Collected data

───

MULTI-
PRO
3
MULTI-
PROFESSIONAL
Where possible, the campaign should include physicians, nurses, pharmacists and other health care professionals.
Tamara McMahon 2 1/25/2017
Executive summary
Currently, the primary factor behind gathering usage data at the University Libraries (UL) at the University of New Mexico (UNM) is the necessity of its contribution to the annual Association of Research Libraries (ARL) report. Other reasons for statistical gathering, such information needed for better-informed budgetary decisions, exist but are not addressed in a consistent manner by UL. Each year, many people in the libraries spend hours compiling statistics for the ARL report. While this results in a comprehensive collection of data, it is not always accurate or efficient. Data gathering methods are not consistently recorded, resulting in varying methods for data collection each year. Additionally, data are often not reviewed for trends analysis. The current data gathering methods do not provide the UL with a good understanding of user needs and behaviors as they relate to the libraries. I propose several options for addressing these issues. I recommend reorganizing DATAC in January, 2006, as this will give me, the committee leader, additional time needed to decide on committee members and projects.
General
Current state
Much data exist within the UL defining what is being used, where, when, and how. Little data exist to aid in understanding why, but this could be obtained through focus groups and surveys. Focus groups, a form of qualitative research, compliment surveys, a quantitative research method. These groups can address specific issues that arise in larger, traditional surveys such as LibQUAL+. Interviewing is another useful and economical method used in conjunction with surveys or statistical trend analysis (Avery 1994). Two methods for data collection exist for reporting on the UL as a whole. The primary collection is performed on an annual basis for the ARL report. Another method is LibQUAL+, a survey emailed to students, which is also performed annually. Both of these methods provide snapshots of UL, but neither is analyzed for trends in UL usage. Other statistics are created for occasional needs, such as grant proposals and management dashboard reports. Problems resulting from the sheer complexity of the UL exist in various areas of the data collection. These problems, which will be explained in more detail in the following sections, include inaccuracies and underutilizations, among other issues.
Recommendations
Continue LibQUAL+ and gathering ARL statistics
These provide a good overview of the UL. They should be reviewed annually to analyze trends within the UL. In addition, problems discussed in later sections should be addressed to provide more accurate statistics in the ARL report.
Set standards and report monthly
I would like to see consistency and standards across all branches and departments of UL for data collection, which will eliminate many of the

───

ACTIVITY
From the first line to the last, copy the data exactly.

RESULT OF THE TASK
MULTI-
PRO
3
MULTI-
PROFESSIONAL
Where possible, the campaign should include physicians, nurses, pharmacists and other health care professionals.
Tamara McMahon 2 1/25/2017
Executive summary
Currently, the primary factor behind gathering usage data at the University Libraries (UL) at the University of New Mexico (UNM) is the necessity of its contribution to the annual Association of Research Libraries (ARL) report. Other reasons for statistical gathering, such information needed for better-informed budgetary decisions, exist but are not addressed in a consistent manner by UL. Each year, many people in the libraries spend hours compiling statistics for the ARL report. While this results in a comprehensive collection of data, it is not always accurate or efficient. Data gathering methods are not consistently recorded, resulting in varying methods for data collection each year. Additionally, data are often not reviewed for trends analysis. The current data gathering methods do not provide the UL with a good understanding of user needs and behaviors as they relate to the libraries. I propose several options for addressing these issues. I recommend reorganizing DATAC in January, 2006, as this will give me, the committee leader, additional time needed to decide on committee members and projects.
General
Current state
Much data exist within the UL defining what is being used, where, when, and how. Little data exist to aid in understanding why, but this could be obtained through focus groups and surveys. Focus groups, a form of qualitative research, compliment surveys, a quantitative research method. These groups can address specific issues that arise in larger, traditional surveys such as LibQUAL+. Interviewing is another useful and economical method used in conjunction with surveys or statistical trend analysis (Avery 1994). Two methods for data collection exist for reporting on the UL as a whole. The primary collection is performed on an annual basis for the ARL report. Another method is LibQUAL+, a survey emailed to students, which is also performed annually. Both of these methods provide snapshots of UL, but neither is analyzed for trends in UL usage. Other statistics are created for occasional needs, such as grant proposals and management dashboard reports. Problems resulting from the sheer complexity of the UL exist in various areas of the data collection. These problems, which will be explained in more detail in the following sections, include inaccuracies and underutilizations, among other issues.
Recommendations
Continue LibQUAL+ and gathering ARL statistics
These provide a good overview of the UL. They should be reviewed annually to analyze trends within the UL. In addition, problems discussed in later sections should be addressed to provide more accurate statistics in the ARL report.
Set standards and report monthly
I would like to see consistency and standards across all branches and departments of UL for data collection, which will eliminate many of the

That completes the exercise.